The polymeric fibers that may be suitably used in the present invention are oriented crystalline or crystallizable fibers made of any thermoplastic polymer capable of forming a melt which can be spun. Illustrative polymers are the polyolefins, e.g., linear polyethylene, isotactic polypropylene, polyisobutylene, polybutadiene, and the like; polyurethanes; polyvinyls; and the like; polyamides such as polyhexamethylene adipamide and polycaproamide; polyesters such as polyethylene terephthalate and copolyesters of ethylene glycol with a mixture of terephthalic and isoterephthalic acids; or mixed polymers, copolymers, including condensation copolymers, block graft copolymers, and the like, based on the same monomers as the polymers mentioned above. What is claimed is:
1. Apparatus for spreading continuous filaments entrained in a stream of air flowing from a high velocity air gun which comprises a separator having a generally round inlet in communication with the outlet of said air gun which progressively changes in shape to a generally slot shaped outlet and at least two laterally extending spreaders positioned adjacent the ends of said outlet slot at right angles thereto having interior walls along which a wall-flow effect takes place causing said filaments to spread.
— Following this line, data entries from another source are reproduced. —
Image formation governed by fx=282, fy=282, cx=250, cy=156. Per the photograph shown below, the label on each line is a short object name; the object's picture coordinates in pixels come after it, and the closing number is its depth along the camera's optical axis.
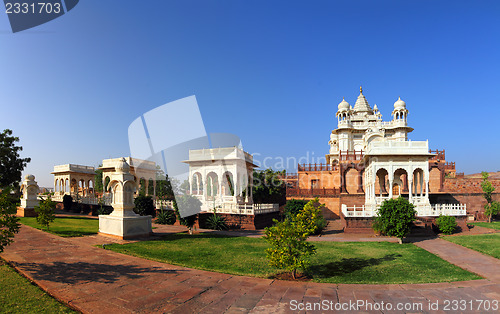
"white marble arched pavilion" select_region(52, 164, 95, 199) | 37.16
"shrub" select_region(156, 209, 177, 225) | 21.66
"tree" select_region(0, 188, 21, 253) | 8.00
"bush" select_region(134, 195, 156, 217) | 22.12
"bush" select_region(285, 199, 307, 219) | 21.86
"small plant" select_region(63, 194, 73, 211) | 31.31
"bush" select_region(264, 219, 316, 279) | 7.49
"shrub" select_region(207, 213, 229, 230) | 19.47
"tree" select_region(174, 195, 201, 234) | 18.64
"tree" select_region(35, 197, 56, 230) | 14.85
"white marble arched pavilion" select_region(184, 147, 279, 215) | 24.64
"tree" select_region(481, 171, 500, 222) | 22.33
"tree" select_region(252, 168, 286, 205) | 34.41
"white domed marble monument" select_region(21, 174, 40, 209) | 21.92
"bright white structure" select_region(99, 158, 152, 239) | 13.06
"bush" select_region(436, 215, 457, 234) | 16.81
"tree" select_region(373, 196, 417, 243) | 14.11
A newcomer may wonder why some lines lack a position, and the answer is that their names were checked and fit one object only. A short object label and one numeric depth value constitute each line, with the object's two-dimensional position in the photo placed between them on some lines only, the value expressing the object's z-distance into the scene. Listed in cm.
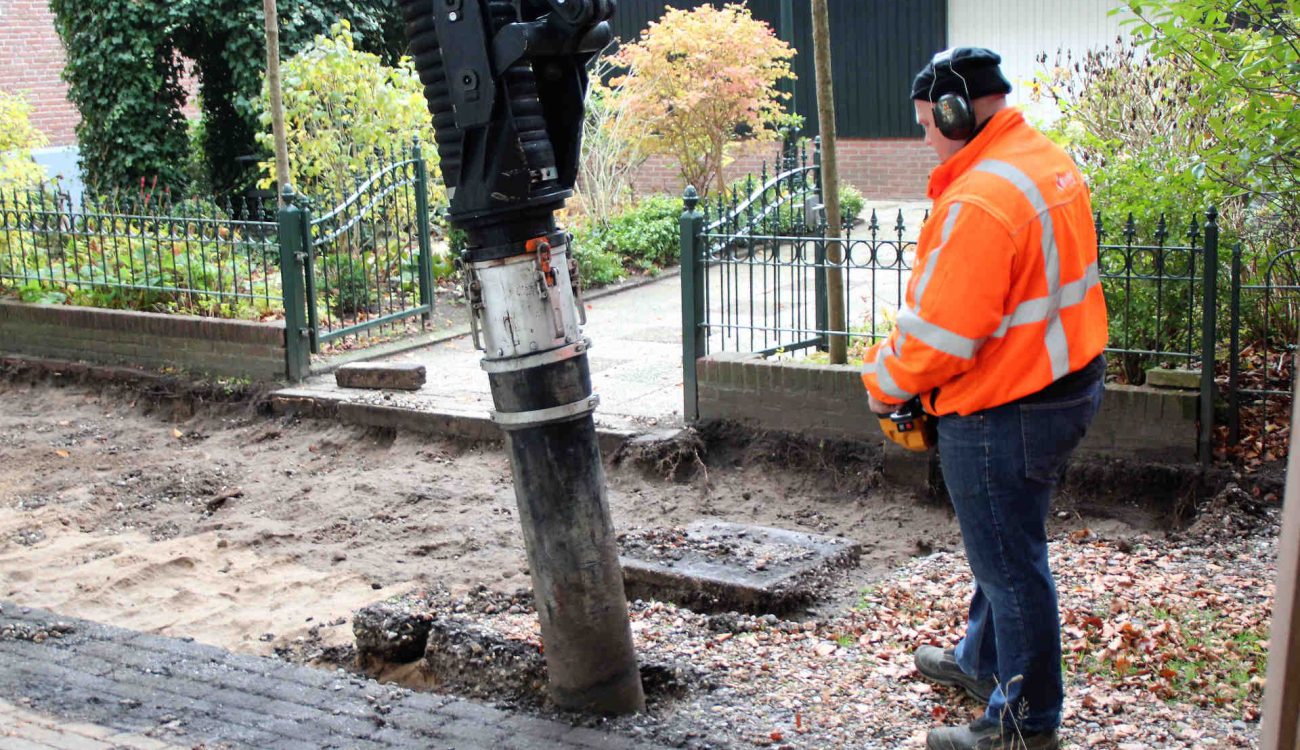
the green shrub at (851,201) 1588
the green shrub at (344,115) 1226
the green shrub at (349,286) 1070
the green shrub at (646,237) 1405
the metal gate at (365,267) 960
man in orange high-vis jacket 373
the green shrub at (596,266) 1312
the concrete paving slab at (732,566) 570
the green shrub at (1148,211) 684
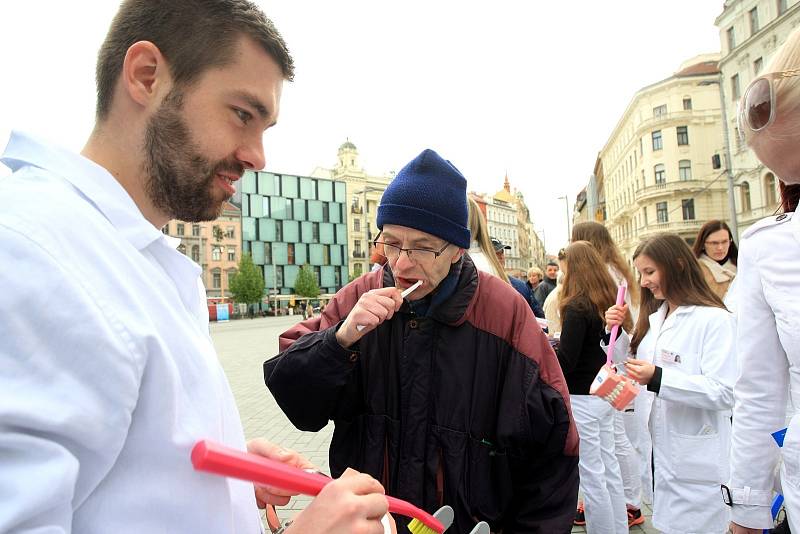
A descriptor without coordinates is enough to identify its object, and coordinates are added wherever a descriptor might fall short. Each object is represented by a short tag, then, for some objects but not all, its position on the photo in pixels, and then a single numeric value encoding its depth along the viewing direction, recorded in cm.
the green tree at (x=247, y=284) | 6141
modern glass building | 7325
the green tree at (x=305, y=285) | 6988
2. Apparatus of claim 1 wherein said spreaders are symmetrical with respect to the vertical axis of said separator.
3. Apparatus of claim 1 wherein the upper edges of said spreaders adjacent said outlet are rounded.
4. Apparatus of claim 1 where the lower edges of said spreaders terminate abruptly.
5. Apparatus of claim 1 wherein the interior walls of the spreaders converge from their upper edges and then diverge from a point below said separator.
6. Apparatus of claim 1 which includes a second pair of said spreaders positioned below and spaced apart from said first pair.
7. Apparatus of claim 1 for spreading continuous filaments in a bell-shaped pattern wherein said spreader is annular.
8. Apparatus of claim 1 wherein said outlet is curved and has a radius of curvature of from 0.1 to 20 times the length of the separator measured along the central axis of the separator from said inlet.